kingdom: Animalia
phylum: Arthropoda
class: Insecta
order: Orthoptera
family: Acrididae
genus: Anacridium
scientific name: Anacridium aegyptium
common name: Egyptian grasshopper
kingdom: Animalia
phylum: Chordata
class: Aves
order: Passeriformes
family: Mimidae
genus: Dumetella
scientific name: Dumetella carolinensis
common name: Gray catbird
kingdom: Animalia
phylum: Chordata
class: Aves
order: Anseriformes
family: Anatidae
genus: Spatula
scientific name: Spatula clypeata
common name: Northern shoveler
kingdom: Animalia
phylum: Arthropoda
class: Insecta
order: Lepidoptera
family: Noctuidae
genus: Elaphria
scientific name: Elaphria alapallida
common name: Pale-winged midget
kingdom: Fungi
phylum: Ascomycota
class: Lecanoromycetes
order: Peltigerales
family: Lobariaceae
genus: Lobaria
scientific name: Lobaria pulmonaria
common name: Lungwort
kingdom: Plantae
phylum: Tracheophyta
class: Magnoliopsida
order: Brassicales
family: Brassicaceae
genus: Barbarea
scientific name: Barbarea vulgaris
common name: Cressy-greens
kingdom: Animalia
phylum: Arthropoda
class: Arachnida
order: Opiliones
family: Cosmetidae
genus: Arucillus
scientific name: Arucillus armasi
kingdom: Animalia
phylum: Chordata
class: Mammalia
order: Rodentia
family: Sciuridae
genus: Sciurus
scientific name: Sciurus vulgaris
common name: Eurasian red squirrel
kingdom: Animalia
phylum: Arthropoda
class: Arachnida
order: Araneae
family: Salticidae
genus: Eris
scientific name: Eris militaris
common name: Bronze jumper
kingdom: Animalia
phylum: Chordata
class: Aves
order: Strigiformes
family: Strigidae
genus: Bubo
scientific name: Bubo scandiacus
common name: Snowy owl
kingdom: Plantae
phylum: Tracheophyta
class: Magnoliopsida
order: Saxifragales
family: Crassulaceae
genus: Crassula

○ ○ ○

● **EXERCISE**: Put the records, from the line containing "order: Strigiformes" through the last line, into a JSON list of strings with one string per line and no blank lines.

● **FINAL RESULT**:
[
  "order: Strigiformes",
  "family: Strigidae",
  "genus: Bubo",
  "scientific name: Bubo scandiacus",
  "common name: Snowy owl",
  "kingdom: Plantae",
  "phylum: Tracheophyta",
  "class: Magnoliopsida",
  "order: Saxifragales",
  "family: Crassulaceae",
  "genus: Crassula"
]